• Extrait choisi
- - -

38 Dans la mesure où la consultation du comité scientifique est destinée à assurer que les mesures prises au plan communautaire sont nécessaires et adaptées à l'objectif de protection de la santé humaine poursuivi par la directive "cosmétiques", cette consultation est donc obligatoire dans tous les cas.
39 Cette interprétation est confirmée par la nouvelle rédaction qu'a donnée à l'article 8, paragraphe 2, la directive 93-35-CEE du Conseil, du 14 juin 1993, modifiant, pour la sixième fois, la directive 76-768-CEE (JO L 151, p. 32), dont les dispositions ne sont cependant pas applicables au litige au principal. Dans sa nouvelle rédaction, l'article 8, paragraphe 2, de la directive "cosmétiques" exige, sans autre précision, la consultation du comité scientifique si bien qu'il est clair que cette formalité est obligatoire. Or, aucune disposition du préambule ne laisse même apparaître que le législateur communautaire ait entendu modifier la portée de l'article 8, paragraphe 2, de la directive "cosmétiques" sur ce point essentiel et, en particulier, qu'il ait entendu rendre obligatoire une formalité qui ne l'était pas auparavant.
40 En réponse aux questions écrites de la Cour, la Commission a indiqué que, si le comité scientifique avait été consulté au sujet des mesures prises en ce qui concerne certaines substances visées par la douzième directive, il n'avait pas été consulté, en revanche, au sujet de l'interdiction du 11 Alpha OHP.
41 La procédure d'adoption de la douzième directive a ainsi été entachée d'une irrégularité substantielle de nature à entraîner l'invalidité de la directive en tant qu'elle interdit l'utilisation du 11 Alpha OHP dans la fabrication des produits cosmétiques.
42 Par suite, il y a lieu de répondre à la troisième question préjudicielle que les dispositions de l'article 1er de la douzième directive inscrivant le 11 Alpha OHP et ses esters sur la "liste des substances qui ne peuvent entrer dans la composition des produits cosmétiques" figurant à l'annexe II de la directive "cosmétiques", ne sont pas valides.

- - -

• Consignes de l'exercice
• a. D'après l'extrait sur la directive « cosmétiques », quelle directive a donné une nouvelle rédaction à l'article 8, paragraphe 2 ?
• b. Poursuivez l'extrait sur la directive « cosmétiques » à partir de sa dernière phrase.

• Données brutes
- - -

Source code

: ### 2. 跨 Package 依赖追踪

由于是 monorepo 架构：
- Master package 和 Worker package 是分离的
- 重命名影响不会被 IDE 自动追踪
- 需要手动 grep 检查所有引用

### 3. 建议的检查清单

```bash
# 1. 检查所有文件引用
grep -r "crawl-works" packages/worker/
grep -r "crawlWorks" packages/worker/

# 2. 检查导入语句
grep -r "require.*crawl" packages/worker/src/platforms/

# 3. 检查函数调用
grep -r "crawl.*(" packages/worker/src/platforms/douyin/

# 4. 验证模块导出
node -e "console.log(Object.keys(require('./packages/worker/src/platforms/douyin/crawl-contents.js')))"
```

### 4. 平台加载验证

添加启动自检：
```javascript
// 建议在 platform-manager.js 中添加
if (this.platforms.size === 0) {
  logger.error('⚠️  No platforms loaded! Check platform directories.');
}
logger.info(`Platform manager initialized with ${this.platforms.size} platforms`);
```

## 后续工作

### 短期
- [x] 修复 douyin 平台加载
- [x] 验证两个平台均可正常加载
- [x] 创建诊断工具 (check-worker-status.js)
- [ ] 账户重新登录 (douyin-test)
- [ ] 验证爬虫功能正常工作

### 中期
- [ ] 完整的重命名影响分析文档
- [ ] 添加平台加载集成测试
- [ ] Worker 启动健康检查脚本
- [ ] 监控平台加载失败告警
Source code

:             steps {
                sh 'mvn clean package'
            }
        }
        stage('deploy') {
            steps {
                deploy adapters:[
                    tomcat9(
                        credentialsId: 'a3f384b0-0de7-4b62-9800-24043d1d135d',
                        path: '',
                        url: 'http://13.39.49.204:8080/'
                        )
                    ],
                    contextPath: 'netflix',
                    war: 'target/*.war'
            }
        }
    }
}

- - -

• Corrigé de l'exercice
• a. La directive 93-35-CEE du Conseil, du 14 juin 1993.

• b.
Sur les première et deuxième questions préjudicielles
43 Ainsi qu'il a été dit ci-dessus, au point 18 du présent arrêt, les première et deuxième questions préjudicielles n'ont de sens, pour le litige au principal, que dans le cas où la directive dont il est fait application est valide.
44 Compte tenu de la réponse à la troisième question, il n'y a pas lieu de statuer sur les deux premières questions.
Sur les dépens
45 Les frais exposés par le Gouvernement allemand, le Gouvernement du Royaume-Uni et par la Commission des Communautés européennes, qui ont soumis des observations à la Cour, ne peuvent faire l'objet d'un remboursement. La procédure revêtant, à l'égard des parties au principal, le caractère d'un incident soulevé devant la juridiction nationale, il appartient à celle-ci de statuer sur les dépens.
Par ces motifs,
LA COUR,
statuant sur les questions à elle soumises par le Verwaltungsgericht Hamburg, par ordonnance du 6 juin 1991, dit pour droit:
Les dispositions de l'article 1er de la douzième directive 90-121-CEE de la Commission, du 20 février 1990, portant adaptation au progrès technique des annexes II, III, IV, V et VI de la directive 76-768-CEE du Conseil concernant le rapprochement des législations des États membres relatives aux produits cosmétiques, inscrivant le 11 Alpha OHP et ses esters sur la "liste des substances qui ne peuvent entrer dans la composition des produits cosmétiques", ne sont pas valides.